Недавно, не знаю почему, я потерял всю свою веселость и привычку к занятиям. Мне так не по себе, что этот цветник мирозданья, земля, кажется мне бесплодною скалою, а этот необъятный шатер воздуха с неприступно вознесшейся твердью, этот, видите ли, царственный свод, выложенный золотою искрой, на мой взгляд, – просто-напросто скопление вонючих и вредных паров[25].
Шекспир
В следующих главах мы постараемся доказать, что наша находчивость во многом проистекает из способности переключаться между разными способами мышления. Однако эта же способность может быть причиной состояний, которые мы называем особенностями темперамента, настроениями и чертами характера, а также множества различных психических расстройств. Например, если бы определенные Критики постоянно находились во включенном режиме, казалось бы, что человек одержим какими-то проявлениями окружающего мира или самого себя – или почему-то вынужден повторять одни и те же действия. Еще один пример плохого контроля над работой Критиков: чередование включения и последующего отключения слишком большого их количества. Следующая цитата – судя по всему, описание подобного состояния человеком, которому лично довелось его испытать:
Кей Редфилд Джеймисон: Клиническая действительность маниакально-депрессивного заболевания гораздо более серьезна и бесконечно более сложна, чем можно предположить по присвоенному ей в данный период времени психиатрическому термину «биполярное расстройство». Циклы колебания настроений и энергетических уровней представляют собой фон, на котором постоянно меняются мысли, чувства и поведение. Болезнь включает в себя крайние состояния человеческой психики. Мышление может колебаться от буйного психоза, или «безумия», проходя через образцы удивительно чистых, быстрых и творческих ассоциаций, до полнейшего ступора, в котором невозможна никакая осмысленная психическая активность. Лихорадочное, несдержанное, причудливое и вызывающее поведение может сменяться замкнутостью, вялостью и опасным стремлением к суициду. Настроение может колебаться от эйфории до отчаяния, либо от раздражения до безнадежности… [Однако] наивысшие пики, обычно ассоциирующиеся с манией, приятны и продуктивны только на ранних, более мягких стадиях [Джеймисон, 1994].
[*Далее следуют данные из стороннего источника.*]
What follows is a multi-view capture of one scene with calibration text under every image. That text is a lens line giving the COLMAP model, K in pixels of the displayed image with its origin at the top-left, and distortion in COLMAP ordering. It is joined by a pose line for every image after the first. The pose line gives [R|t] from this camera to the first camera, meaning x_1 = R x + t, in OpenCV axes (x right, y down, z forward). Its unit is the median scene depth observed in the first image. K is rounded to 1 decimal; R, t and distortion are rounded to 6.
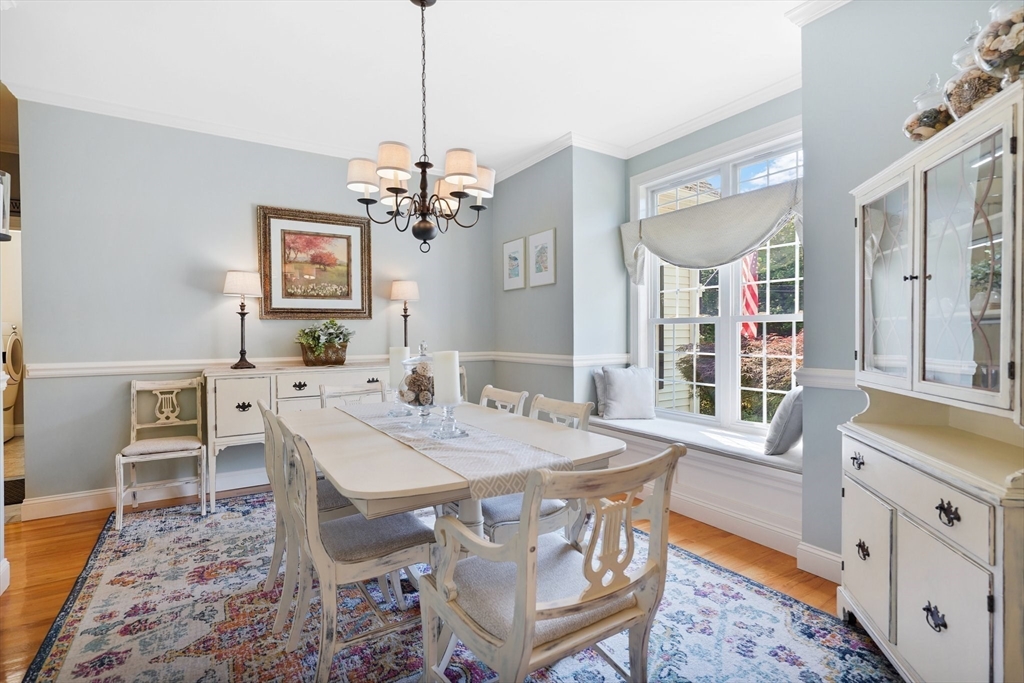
lens RADIAL K [[490.5, 0, 516.3], [0, 490.5, 337.5], [0, 0, 1]] dist [-0.013177, 0.008986]
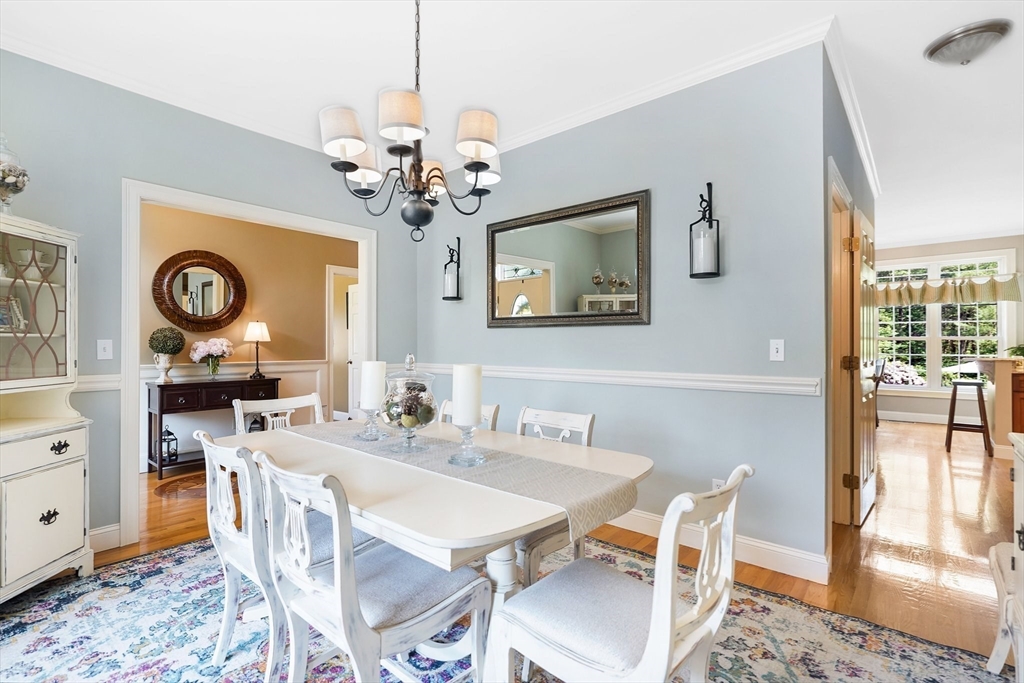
lens RADIAL K [[474.5, 0, 513.9], [0, 474.5, 335.6], [0, 0, 1]] dist [-0.001239, 0.000318]
pose [[-0.957796, -0.000840, -0.287446, -0.078462], [0.002133, 0.999947, -0.010030, -0.009434], [0.287440, -0.010220, -0.957744, 1.232927]]
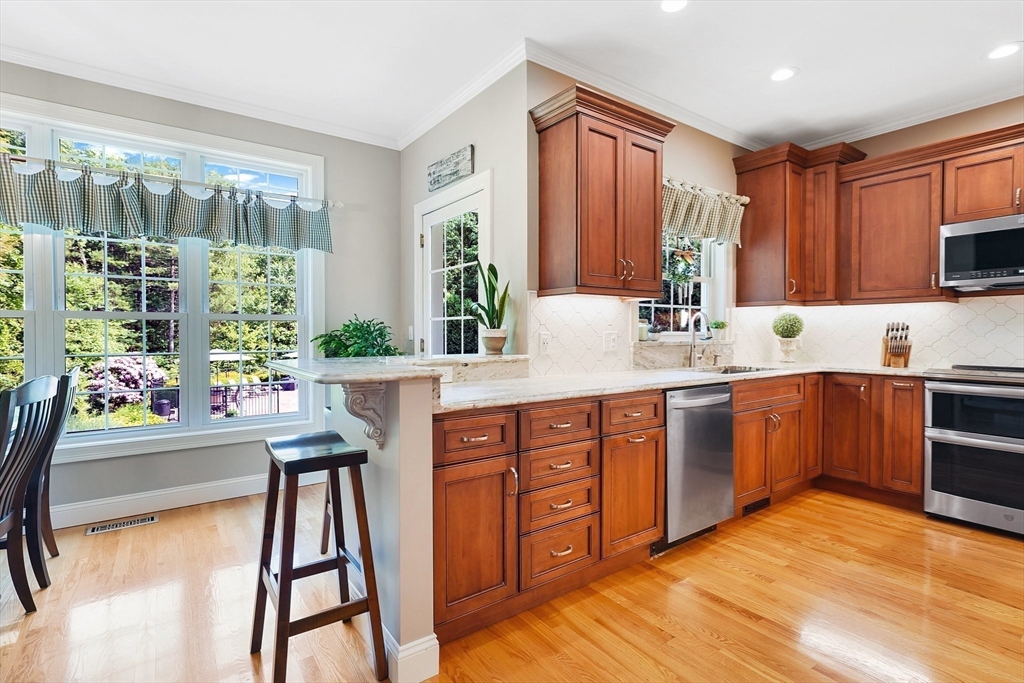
lens RADIAL K [[490.5, 0, 516.3], [0, 490.5, 337.5], [0, 0, 1]] dist [-0.013177, 0.008986]
pose [[0.060895, 0.015363, -0.998026, -1.509051], [-0.005211, 0.999873, 0.015074, 0.010347], [0.998131, 0.004283, 0.060967, 0.302658]]
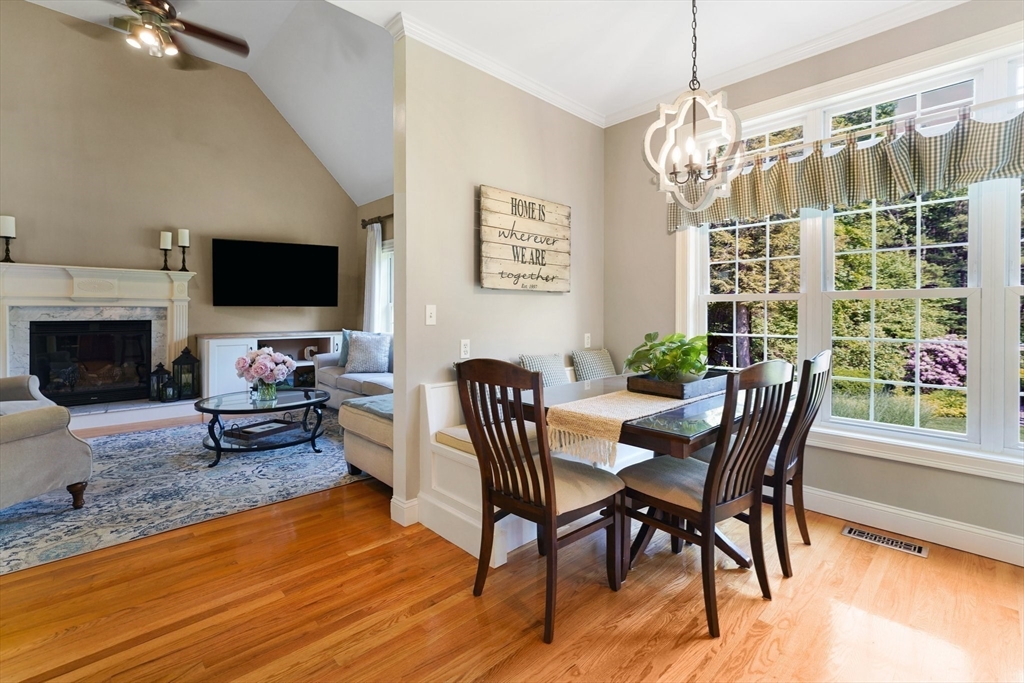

В более поздней статье Джеймисон высказывает предположение о том, чем эти крупномасштабные каскады могут быть полезны:
Судя по всему, в период гипомании в области мышления происходит как количественный, так и качественный скачок. Увеличение скорости при этом может варьироваться от небольшого ускорения до психотической невменяемости. Пока непонятно, что вызывает качественное изменение в процессе мышления. Тем не менее это измененное когнитивное состояние может приводить к формированию уникальных идей и ассоциативных связей… Там, где депрессия задается вопросами, раздумывает и сомневается, мания дает уверенные и энергичные ответы. Постоянные переходы от узкого мышления к широкому, от подавленных реакций к преувеличенным, от мрачности к бьющему ключом веселью, от замкнутости к чрезмерной общительности, от холодности к горячности – а также быстрота и стремительность в смене одной крайности на другую – могут быть болезненны и сбивать с толку [Джеймисон, 1995].